Pero comprada la silla de este último caballo y las armas de Gri­maud, no quedaba un céntimo de las cincuentas pistolas de Athos. D'Ar­tagnan ofreció a su amigo que mordiera un bocado en la parte que le correspondía, con la obligación de devolverle más tarde lo que hubiera tomado en préstamo.

Pero Athos se limitó a encogerse de hombros por toda respuesta.

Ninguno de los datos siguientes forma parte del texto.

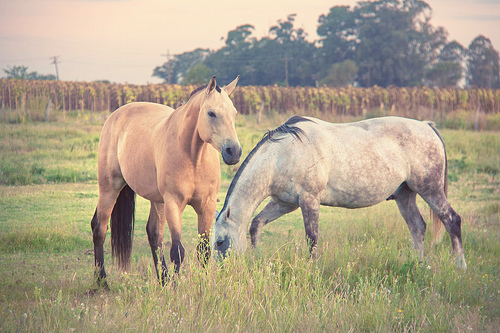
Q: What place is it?
A: It is a meadow.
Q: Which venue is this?
A: This is a meadow.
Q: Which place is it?
A: It is a meadow.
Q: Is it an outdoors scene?
A: Yes, it is outdoors.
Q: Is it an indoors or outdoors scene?
A: It is outdoors.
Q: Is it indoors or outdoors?
A: It is outdoors.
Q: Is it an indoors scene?
A: No, it is outdoors.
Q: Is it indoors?
A: No, it is outdoors.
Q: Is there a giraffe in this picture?
A: No, there are no giraffes.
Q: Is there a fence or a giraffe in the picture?
A: No, there are no giraffes or fences.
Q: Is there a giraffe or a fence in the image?
A: No, there are no giraffes or fences.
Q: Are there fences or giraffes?
A: No, there are no giraffes or fences.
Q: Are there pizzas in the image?
A: No, there are no pizzas.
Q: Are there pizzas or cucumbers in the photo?
A: No, there are no pizzas or cucumbers.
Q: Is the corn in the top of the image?
A: Yes, the corn is in the top of the image.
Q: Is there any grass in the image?
A: Yes, there is grass.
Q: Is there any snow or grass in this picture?
A: Yes, there is grass.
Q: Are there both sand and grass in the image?
A: No, there is grass but no sand.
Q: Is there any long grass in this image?
A: Yes, there is long grass.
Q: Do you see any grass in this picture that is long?
A: Yes, there is grass that is long.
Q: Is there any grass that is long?
A: Yes, there is grass that is long.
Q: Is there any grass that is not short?
A: Yes, there is long grass.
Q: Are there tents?
A: No, there are no tents.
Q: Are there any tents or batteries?
A: No, there are no tents or batteries.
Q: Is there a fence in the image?
A: No, there are no fences.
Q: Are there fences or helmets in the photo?
A: No, there are no fences or helmets.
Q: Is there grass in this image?
A: Yes, there is grass.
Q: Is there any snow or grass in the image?
A: Yes, there is grass.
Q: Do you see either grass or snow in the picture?
A: Yes, there is grass.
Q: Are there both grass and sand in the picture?
A: No, there is grass but no sand.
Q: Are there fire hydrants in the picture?
A: No, there are no fire hydrants.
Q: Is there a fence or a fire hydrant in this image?
A: No, there are no fire hydrants or fences.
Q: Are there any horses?
A: Yes, there is a horse.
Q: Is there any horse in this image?
A: Yes, there is a horse.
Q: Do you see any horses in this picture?
A: Yes, there is a horse.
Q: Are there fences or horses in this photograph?
A: Yes, there is a horse.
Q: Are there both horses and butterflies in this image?
A: No, there is a horse but no butterflies.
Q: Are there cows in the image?
A: No, there are no cows.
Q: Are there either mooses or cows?
A: No, there are no cows or mooses.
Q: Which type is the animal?
A: The animal is a horse.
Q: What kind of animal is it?
A: The animal is a horse.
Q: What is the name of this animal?
A: This is a horse.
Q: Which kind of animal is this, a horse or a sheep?
A: This is a horse.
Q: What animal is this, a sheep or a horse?
A: This is a horse.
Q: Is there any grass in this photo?
A: Yes, there is grass.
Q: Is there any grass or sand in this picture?
A: Yes, there is grass.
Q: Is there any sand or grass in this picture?
A: Yes, there is grass.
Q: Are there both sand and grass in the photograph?
A: No, there is grass but no sand.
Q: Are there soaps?
A: No, there are no soaps.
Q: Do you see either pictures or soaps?
A: No, there are no soaps or pictures.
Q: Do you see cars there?
A: No, there are no cars.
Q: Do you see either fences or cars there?
A: No, there are no cars or fences.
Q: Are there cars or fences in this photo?
A: No, there are no cars or fences.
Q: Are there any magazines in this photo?
A: No, there are no magazines.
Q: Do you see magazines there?
A: No, there are no magazines.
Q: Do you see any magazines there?
A: No, there are no magazines.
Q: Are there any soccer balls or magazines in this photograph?
A: No, there are no magazines or soccer balls.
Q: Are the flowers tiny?
A: Yes, the flowers are tiny.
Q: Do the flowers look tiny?
A: Yes, the flowers are tiny.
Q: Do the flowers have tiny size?
A: Yes, the flowers are tiny.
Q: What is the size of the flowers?
A: The flowers are tiny.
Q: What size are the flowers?
A: The flowers are tiny.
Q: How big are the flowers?
A: The flowers are tiny.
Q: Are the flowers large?
A: No, the flowers are tiny.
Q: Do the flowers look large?
A: No, the flowers are tiny.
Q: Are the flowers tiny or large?
A: The flowers are tiny.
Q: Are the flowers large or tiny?
A: The flowers are tiny.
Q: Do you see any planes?
A: No, there are no planes.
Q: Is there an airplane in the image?
A: No, there are no airplanes.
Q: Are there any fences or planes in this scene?
A: No, there are no planes or fences.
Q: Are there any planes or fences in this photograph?
A: No, there are no planes or fences.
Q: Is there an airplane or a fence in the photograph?
A: No, there are no airplanes or fences.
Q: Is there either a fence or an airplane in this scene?
A: No, there are no airplanes or fences.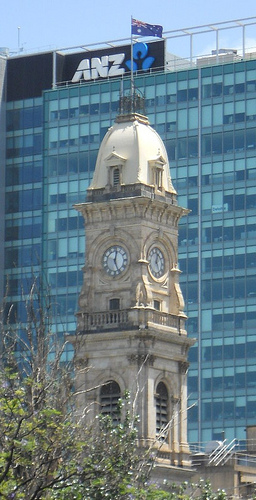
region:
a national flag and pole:
[129, 12, 161, 111]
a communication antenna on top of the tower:
[116, 74, 120, 110]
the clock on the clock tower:
[100, 245, 127, 277]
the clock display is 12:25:
[100, 245, 128, 277]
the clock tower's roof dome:
[86, 119, 177, 193]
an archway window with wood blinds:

‑¿Cuánto daba el judío por quedarse con el zafiro? ‑preguntó Athos.

‑Quinientas pistolas.

‑Es decir, doscientas pistolas más; cien pistolas para vos, cien pis­tolas para mí. Si eso es una auténtica fortuna, amigo mío. Volved a casa del judío.

‑¡Cómo! ¿Queréis...?

‑Decididamente ese anillo me traía recuerdos demasiado tristes; además, nunca tendríamos trescientas pistolas para devolverle, de modo que perderíamos dos mil libras en este asunto. Id a decirle que el anillo es suyo, D'Artagnan, y volved con las doscientas pistolas.

‑Reflexionad, Athos.

‑El dinero contante es caro en los tiempos que corren, y hay que saber hacer sacrifios. Id, D'Artagnan, id; Grimaud os acompañará con su mosquetón.

Media hora después, D'Artagnan volvió con las dos mil libras y sin que le hubiera ocurrido ningún accidente.

Así fue como Athos encontró en su ajuar recursos que no se es­peraba.